SEZIONE DI TESTO
--*--
Una sera ad una festa Adriana (Giovanna Mezzogiorno) si imbatte in Andrea (Alessandro Borghi), un giovane attraente che la seduce e con cui la donna trascorre una rovente notte d’amore. ll giorno dopo i due si danno appuntamento al Museo Archeologico di Napoli, ma Andrea non si presenta: cosa si cela davvero dietro la sua assenza?
A nemmeno un anno di distanza Rosso Instabul (qui la nostra recensione), il regista Ferzan Ozpetek con Napoli velata si lascia subito alle spalle le atmosfere più o meno autobiografiche del film precedente per tuffarsi in una vicenda dai contorni erotici e ammalianti, rivestiti però da una vena esoterica, da una simbologia smaccata – siamo a Napoli, dopotutto, la città della smorfia – e da un’evidente fascinazione, di certo non inedita, per il tema del doppio di depalmiana e hitchcockiana memoria, riletto da Ozpetek a modo suo, strizzando l’occhio ai suoi esordi ma anche al giallo all’italiana.
--*--
SERIE DI COMPITI
1 > Secondo il testo su Napoli velata, in quale luogo Adriana e Andrea si danno appuntamento il giorno dopo la festa?
2 > Prosegui il testo su Napoli velata partendo dopo l'ultima frase riportata.
--*--
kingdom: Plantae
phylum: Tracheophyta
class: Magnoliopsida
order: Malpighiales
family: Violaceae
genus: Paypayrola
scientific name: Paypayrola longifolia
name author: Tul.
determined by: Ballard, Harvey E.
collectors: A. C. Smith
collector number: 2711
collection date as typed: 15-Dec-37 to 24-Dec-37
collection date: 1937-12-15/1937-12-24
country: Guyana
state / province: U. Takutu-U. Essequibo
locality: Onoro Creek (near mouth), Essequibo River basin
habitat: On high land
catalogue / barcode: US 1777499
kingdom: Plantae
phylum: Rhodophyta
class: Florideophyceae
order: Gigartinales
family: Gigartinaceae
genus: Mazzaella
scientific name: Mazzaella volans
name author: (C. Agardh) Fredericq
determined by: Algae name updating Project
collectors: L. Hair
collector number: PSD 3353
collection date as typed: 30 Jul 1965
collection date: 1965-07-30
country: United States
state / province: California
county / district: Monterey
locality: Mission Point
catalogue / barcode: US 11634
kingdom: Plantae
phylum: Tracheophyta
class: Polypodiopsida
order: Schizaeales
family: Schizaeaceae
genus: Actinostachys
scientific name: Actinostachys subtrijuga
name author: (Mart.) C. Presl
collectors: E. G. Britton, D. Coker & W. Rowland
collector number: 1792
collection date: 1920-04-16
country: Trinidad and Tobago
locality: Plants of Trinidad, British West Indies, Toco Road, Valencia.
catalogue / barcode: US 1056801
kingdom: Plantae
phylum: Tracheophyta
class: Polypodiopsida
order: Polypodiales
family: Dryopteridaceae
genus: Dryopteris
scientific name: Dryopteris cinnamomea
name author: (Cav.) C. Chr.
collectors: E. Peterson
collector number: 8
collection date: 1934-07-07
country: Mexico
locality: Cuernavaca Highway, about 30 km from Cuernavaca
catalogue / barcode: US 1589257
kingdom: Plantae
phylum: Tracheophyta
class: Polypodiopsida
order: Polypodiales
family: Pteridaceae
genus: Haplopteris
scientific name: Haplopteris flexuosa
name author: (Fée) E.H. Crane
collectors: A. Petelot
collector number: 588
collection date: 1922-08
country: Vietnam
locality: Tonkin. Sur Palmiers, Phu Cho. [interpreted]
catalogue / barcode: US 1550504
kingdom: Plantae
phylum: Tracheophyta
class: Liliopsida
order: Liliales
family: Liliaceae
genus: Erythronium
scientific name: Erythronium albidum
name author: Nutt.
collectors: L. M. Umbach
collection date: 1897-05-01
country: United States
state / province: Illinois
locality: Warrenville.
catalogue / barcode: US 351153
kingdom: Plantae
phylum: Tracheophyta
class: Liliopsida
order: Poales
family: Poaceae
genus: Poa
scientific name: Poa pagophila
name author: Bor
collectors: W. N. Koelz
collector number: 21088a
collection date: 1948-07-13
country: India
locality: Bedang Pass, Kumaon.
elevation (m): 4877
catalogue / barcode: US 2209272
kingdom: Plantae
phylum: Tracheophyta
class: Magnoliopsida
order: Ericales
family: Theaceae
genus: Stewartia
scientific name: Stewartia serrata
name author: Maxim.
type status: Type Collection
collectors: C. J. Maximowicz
--*--
RISPOSTE AI COMPITI
1 > Al Museo Archeologico di Napoli.

2 >
Rispetto al melodramma spinto di Allacciate le cinture e all’approccio più ovattato di Rosso Istanbul la sensazione, in questo caso, è quella di un ritorno alle passioni violente dell’Ozpetek più fortunato, quello de La finestra di fronte ma non solo. Non a caso il regista di Saturno contro si riappropria di Giovanna Mezzogiorno e costruisce intorno al suo sguardo profondo, attraversato da ombre antichissime, un caleidoscopio di simboli spesso elementari. Una danza macabra intorno a una città, Napoli, che con la morte ha in fin dei conti una familiarità non indifferente e che qui è presenza di volta in volta matriarcale, uterina, grottesca, macabra, strangolante. Come fosse una spirale vorticosa, oltre che uno scrigno ambiguo.
L’approccio di Ozpetek a Napoli è esplorativo e magico, circospetto e allo stesso tempo innamorato: attraverso la figura spettrale di Adriana, personaggio piagato da mille dubbi e schiava di un innamoramento che non sembra avere appigli solidi nella realtà, l’autore annega tra i vicoli e gli interni, i caratteristi partenopei e le opere d’arte, in una specie di rilettura contromano, ardita e di sicuro sbalestrata ma a suo modo generosa, di tutto il suo cinema precedente.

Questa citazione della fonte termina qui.